The windows were ajar and gleaming white against the fresh grass outside that seemed to grow a little way into the house. Окна были распахнуты и сверкали белизной на фоне зелени, как будто враставшей в дом.
A breeze blew through the room, blew curtains in at one end and out the other like pale flags, twisting them up toward the frosted wedding-cake of the ceiling, and then rippled over the wine-colored rug, making a shadow on it as wind does on the sea. Легкий ветерок гулял по комнате, трепля занавеси на окнах, развевавшиеся, точно бледные флаги, -то вдувал их внутрь, то выдувал наружу, то вдруг вскидывал вверх, к потолку, похожему на свадебный пирог, облитый глазурью, а по винно-красному ковру рябью бежала тень, как по морской глади под бризом.
The only completely stationary object in the room was an enormous couch on which two young women were buoyed up as though upon an anchored balloon. Единственным неподвижным предметом в комнате была исполинская тахта, на которой, как на привязанном к якорю аэростате, укрылись две молодые женщины.

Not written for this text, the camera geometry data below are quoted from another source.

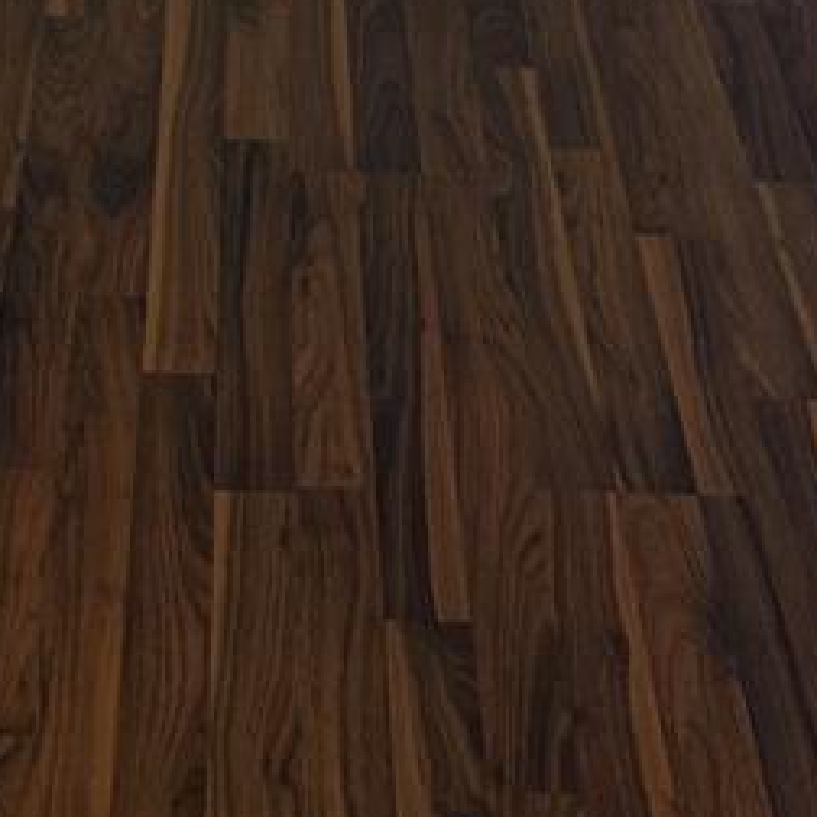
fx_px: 2697
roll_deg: -1.3
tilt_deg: -10.6
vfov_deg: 14.5
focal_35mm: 101
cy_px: -772
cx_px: 143
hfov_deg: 17.1
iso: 200
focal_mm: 6.76
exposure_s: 1/60
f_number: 1.78
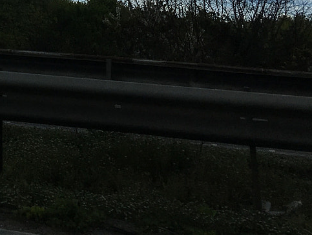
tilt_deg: +9.9
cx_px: -90
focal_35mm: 96
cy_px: -152
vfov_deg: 14.1
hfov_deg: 19.0
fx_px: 866
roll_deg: -4.6
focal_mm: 4.15
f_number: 2.2
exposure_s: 1/2564
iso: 25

They were both in white, and their dresses were rippling and fluttering as if they had just been blown back in after a short flight around the house. Их белые платья подрагивали и колыхались, как будто они обе только что опустились здесь после полета по дому.
I must have stood for a few moments listening to the whip and snap of the curtains and the groan of a picture on the wall.